- [About this task] Output only the lines below that start at the line containing "Campus Universitário de" and end at the line containing "2023/11/08 世界まる見えずんだもん 【実話】世界一貧しい村で26", with both ends kept.

== Segment start ==

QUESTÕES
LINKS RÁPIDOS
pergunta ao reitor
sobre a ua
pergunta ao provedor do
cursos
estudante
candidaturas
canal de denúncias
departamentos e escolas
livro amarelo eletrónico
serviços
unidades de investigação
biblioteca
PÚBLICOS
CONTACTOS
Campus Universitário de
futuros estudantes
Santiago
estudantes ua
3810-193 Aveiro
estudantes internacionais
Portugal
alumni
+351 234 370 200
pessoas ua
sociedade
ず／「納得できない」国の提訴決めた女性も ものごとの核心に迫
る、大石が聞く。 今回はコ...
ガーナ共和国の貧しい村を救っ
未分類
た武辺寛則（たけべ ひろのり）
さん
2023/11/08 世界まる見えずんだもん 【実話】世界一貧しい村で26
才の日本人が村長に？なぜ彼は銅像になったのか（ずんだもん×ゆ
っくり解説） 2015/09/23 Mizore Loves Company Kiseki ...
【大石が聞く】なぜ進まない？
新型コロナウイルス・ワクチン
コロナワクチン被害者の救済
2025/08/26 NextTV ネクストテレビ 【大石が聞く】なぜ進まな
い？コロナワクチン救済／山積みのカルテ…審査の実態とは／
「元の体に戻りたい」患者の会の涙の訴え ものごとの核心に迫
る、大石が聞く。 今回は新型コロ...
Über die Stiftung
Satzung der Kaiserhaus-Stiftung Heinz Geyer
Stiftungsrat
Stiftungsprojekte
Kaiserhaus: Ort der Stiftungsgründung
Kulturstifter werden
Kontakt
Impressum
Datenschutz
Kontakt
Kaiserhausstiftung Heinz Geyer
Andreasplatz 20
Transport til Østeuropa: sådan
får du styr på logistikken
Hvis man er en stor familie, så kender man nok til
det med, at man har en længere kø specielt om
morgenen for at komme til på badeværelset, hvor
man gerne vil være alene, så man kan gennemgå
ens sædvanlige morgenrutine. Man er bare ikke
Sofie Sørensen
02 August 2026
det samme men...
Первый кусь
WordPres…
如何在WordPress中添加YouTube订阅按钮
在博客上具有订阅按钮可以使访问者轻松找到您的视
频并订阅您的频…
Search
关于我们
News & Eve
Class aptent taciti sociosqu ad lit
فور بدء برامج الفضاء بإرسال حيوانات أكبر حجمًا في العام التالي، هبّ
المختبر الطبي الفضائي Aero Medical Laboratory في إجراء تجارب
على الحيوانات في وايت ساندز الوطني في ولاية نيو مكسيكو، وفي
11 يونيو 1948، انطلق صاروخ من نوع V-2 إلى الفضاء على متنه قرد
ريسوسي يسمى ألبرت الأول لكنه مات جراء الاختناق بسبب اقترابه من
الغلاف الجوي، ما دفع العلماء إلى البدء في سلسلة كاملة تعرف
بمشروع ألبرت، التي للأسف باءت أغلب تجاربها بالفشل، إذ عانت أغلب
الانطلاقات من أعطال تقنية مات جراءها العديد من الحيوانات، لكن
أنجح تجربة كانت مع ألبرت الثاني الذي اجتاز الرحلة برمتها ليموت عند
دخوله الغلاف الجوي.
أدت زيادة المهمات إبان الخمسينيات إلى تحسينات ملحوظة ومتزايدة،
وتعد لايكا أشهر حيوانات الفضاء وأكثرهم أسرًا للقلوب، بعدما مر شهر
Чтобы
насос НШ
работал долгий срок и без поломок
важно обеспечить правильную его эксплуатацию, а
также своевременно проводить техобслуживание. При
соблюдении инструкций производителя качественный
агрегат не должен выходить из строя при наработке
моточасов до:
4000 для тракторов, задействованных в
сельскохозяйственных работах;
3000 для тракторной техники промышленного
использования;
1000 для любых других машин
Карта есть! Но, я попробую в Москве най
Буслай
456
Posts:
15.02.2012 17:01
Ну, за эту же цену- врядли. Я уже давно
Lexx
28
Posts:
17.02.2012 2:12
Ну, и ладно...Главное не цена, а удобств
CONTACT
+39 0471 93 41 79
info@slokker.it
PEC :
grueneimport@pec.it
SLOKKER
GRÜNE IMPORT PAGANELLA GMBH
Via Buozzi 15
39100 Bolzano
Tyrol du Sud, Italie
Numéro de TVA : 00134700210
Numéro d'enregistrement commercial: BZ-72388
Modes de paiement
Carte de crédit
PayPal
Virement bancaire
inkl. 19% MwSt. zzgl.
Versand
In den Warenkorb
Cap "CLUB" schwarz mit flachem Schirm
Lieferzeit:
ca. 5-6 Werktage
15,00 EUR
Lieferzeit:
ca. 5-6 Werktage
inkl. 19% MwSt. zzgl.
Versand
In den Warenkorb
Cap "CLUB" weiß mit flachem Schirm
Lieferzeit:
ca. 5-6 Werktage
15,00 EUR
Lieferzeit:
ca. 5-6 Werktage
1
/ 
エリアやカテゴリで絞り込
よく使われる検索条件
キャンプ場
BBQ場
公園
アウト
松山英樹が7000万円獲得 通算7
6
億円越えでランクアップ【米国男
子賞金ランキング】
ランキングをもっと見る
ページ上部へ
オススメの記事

== Segment end ==

- [Result of the task]
Campus Universitário de
futuros estudantes
Santiago
estudantes ua
3810-193 Aveiro
estudantes internacionais
Portugal
alumni
+351 234 370 200
pessoas ua
sociedade
ず／「納得できない」国の提訴決めた女性も ものごとの核心に迫
る、大石が聞く。 今回はコ...
ガーナ共和国の貧しい村を救っ
未分類
た武辺寛則（たけべ ひろのり）
さん
2023/11/08 世界まる見えずんだもん 【実話】世界一貧しい村で26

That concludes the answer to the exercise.